▶ **Task details**
Carry the court opinion on jeopardy and criminal evidence forward from its final sentence, keeping its judicial style.

In handing down its decision on this much-disputed provision of the Constitution, the court desires to have its premises, which it thinks are well upheld by law and reason, distinctly and clearly understood. Jeopardy, as this court understands the law, attaches when, upon a valid indictment, the prisoner is arraigned and pleads, and the jury empanelled and sworn to try the issue raised by the plea. If at this stage of the proceedings the jury is disbanded and trial postponed, except for the plain causes of necessity mentioned in the common law and referred to above, the prisoner, under the great provision of the Constitution, may demand his discharge. But if, on the other hand, the postponement arises from palpable necessity, over which the court had no control, the prisoner may be tried and convicted by a second jury, upon the same indictment, which proceeding is only a continuance of the former proceedings.
The supreme object of the Constitution, it appears to us, is to protect the prisoner against the inconveniences of repeated prosecutions for the same crime, which would tend to cripple his liberty and freedom. The chief guarantee of the Liberian Constitution is the protection of the liberties and freedom of the commonwealth. The idea may have derived its origin from the study of the Roman and English law in its early stages, when the freedom of men was sometimes greatly crippled and hampered by repeated prosecutions for the same offence. But we fail to recognize in said provision of our Constitution any design to baffle justice and to screen crime. To admit this would be to impugn the righteous motives of the sainted framers of the organic law. This court refuses to entertain an opinion on this provision of the Constitution, which is in conflict with other portions of the solemn compact, in conflict with the interpretations of the American courts upon a similar provision in the American Constitution, and in conflict with natural law and the rules and principles of written law.
We proceed next to consider the 5th and 6th exceptions in the bill. The 5th exception is taken to the court’s ruling on the motion presented by the learned counsel for prisoner, praying a new trial upon the ground that the verdict of the jury presented in said case “is manifestly against the law and evidence”; which motion the court overruled. The 6th exception is taken to the sentence pronounced upon said verdict.
The 5th exception brings us to the consideration of the evidence produced at the trial, upon which the guilt of the prisoner is claimed to have been established. Following the generally accepted principle of law that “every man is presumed to be innocent until the contrary is proven,” and that “the burden of proof rests upon the party maintaining the affirmative,” it follows that when a prisoner is charged with the commission of a crime the facts necessary to establish his guilt must be proven by the State. And so careful is the law in guarding the interest of the prisoner that the State, to convict, must not only make out an apparent case, but it must prove the guilt of the accused beyond a rational doubt. The proof must be so conclusive as to exclude every hypothesis of the prisoner’s innocence.
Evidence is ranged by law writers into three general groups, namely, positive or direct evidence, presumptive evidence, and circumstantial evidence. Positive or direct evidence is that means of proof which tends to show the existence of a fact in question from knowledge of such fact derived from one’s own senses. Presumptive evidence is that which shows the existence of one fact by proof of the existence of another, from which the first may be inferred. Circumstantial evidence tends to prove a disputed fact by proof of the other facts, which have a legitimate tendency, from the laws of nature, or the usual connection of things, to lead the mind to conclude that the fact exists which is sought to be established.

▶ **Exercise data**
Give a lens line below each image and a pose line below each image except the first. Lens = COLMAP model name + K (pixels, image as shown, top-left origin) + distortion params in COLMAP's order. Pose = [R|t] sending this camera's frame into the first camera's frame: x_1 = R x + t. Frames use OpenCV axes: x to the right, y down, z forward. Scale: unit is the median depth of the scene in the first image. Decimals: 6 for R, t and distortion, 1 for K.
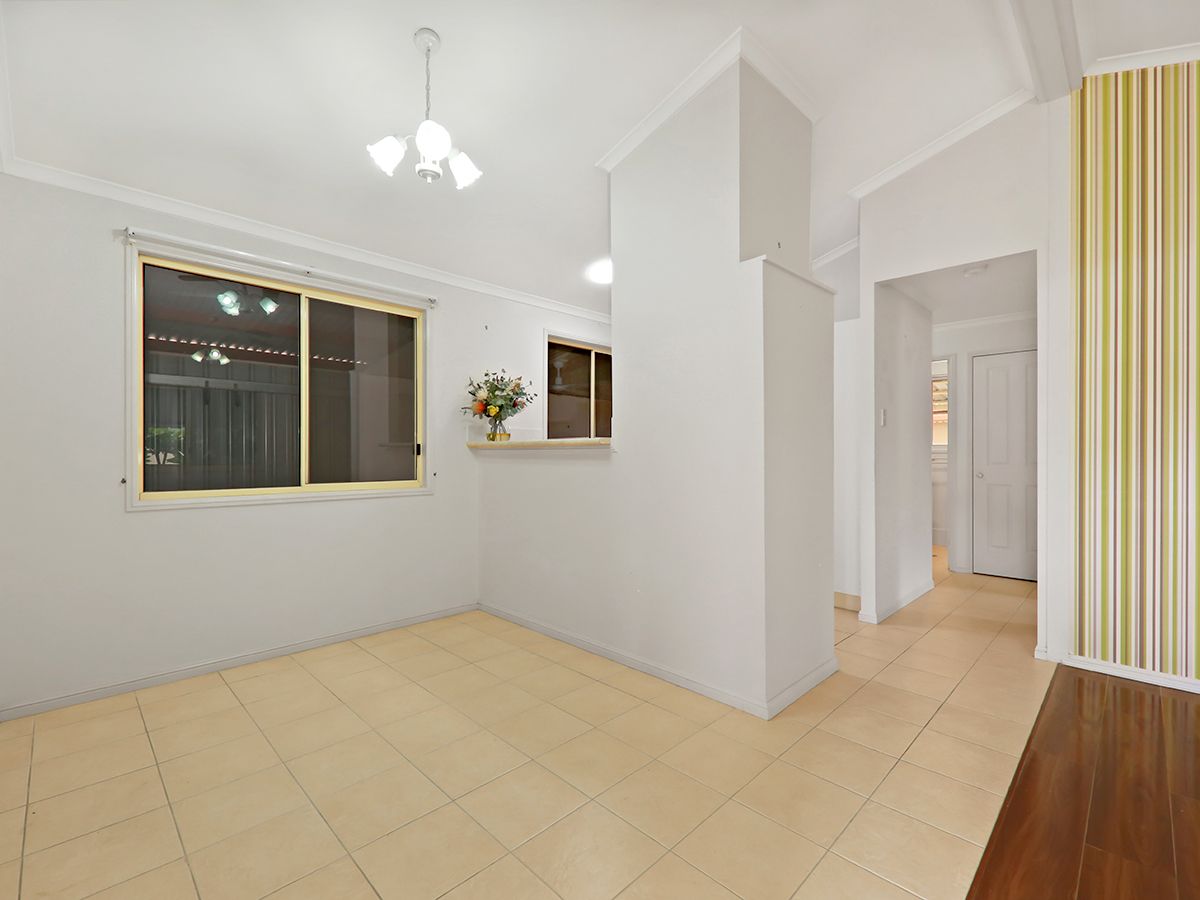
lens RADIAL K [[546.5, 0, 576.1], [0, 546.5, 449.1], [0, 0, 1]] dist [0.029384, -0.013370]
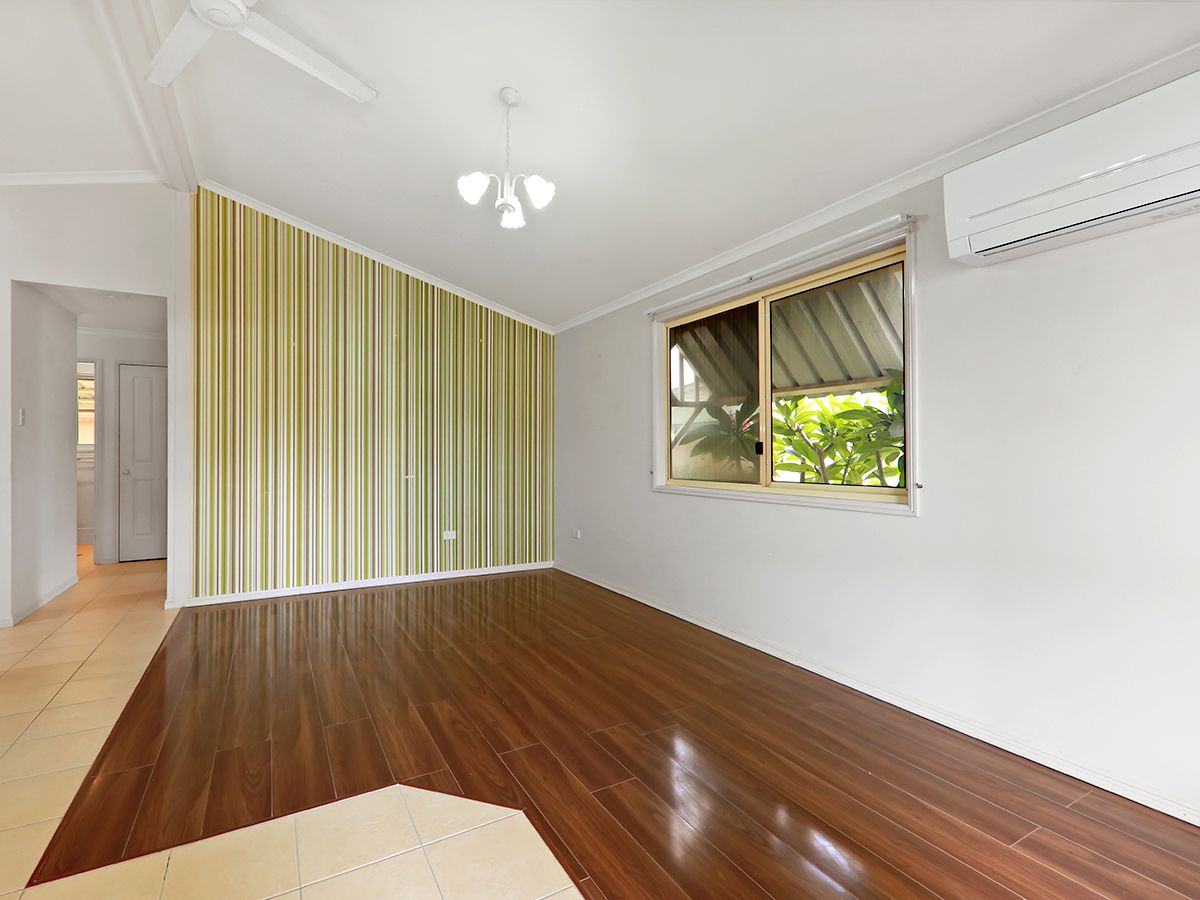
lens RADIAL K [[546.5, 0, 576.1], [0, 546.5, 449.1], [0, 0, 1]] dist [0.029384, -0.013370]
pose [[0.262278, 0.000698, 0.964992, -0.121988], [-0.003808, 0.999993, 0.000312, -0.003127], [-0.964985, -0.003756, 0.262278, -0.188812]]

---

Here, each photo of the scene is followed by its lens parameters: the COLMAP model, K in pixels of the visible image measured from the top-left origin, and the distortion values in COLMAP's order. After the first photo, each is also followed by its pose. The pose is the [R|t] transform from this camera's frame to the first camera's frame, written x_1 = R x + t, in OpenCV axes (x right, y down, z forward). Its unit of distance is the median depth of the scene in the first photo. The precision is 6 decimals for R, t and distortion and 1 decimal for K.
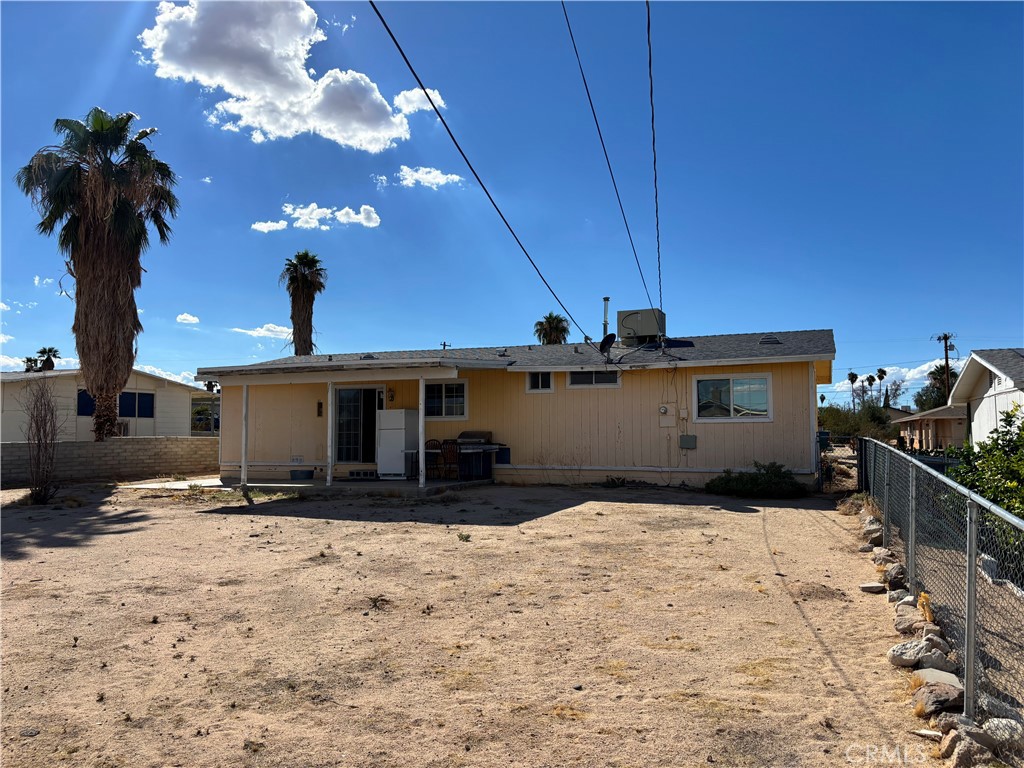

▶ **Task result**
From an inspection of the record we find that the evidence in this case chiefly falls under the last two heads, namely, presumptive and circumstantial. And the court would here remark that the greater number of crimes found upon the records of criminal courts are established by this species of proof. It is not frequent, speaking comparatively, that misdemeanors and crimes are committed before the public gaze. The natural tendency is to seek secrecy and concealment. So that if the law only recognized, as sufficient to convict, that quality of evidence we call positive, the safety of society would be greatly jeopardized by miscreants who would perpetrate their diabolical deeds either under cover of night, or under some other cover which the eye of justice could not penetrate. In this case the prisoner is charged with the willful and malicious killing of a human being, under circumstances greatly aggravated.
Summing up the evidence, we find that some time before the commission of the crime with which the accused is charged, deceased and prisoner had a quarrel about some ducks, which deceased accused prisoner with stealing; that shortly after this affair, deceased’s house was fired into and prisoner was arrested upon suspicion, but was discharged for want of proof; that later, deceased’s house was burned, but the felon was not discovered; that after the shooting into the house, prisoner went to wife of deceased, and, referring to the incident, warned her that a greater calamity would befall her. He mentioned a conspiracy which had been formed, as prisoner said, against her, and asked for money, in consideration of which he promised to stop the plot, alleging that he had the power to do so. It was given in evidence by witness John Hagan, that prisoner subsequently confessed that it was he who fired into deceased’s house, and that his intention at the time was to kill deceased. It was also stated in evidence that on the day deceased was killed, a warrant was issued against prisoner and as the prisoner saw the officer approach the house of Garnet, where he was, he fled. Another witness states that in the afternoon of the same day the crime was committed, he saw prisoner on the road to Careysburg, wider circumstances which appear to the court very suspicious. He further states that prisoner had with him a gun. Witness Mulbar’s testimony, when taken together with the other witnesses’, removes much of the doubt which otherwise would have surrounded the case. It is the last link of a long chain of evidence, which enabled the law to finally trace the crime to prisoner. Without Mulbar’s testimony it would have been difficult to connect the former acts and admissions of prisoner, which laid the foundation for strong presumption, and his flight from the officer and other suspicious conduct, with the actual commission of the crime charged.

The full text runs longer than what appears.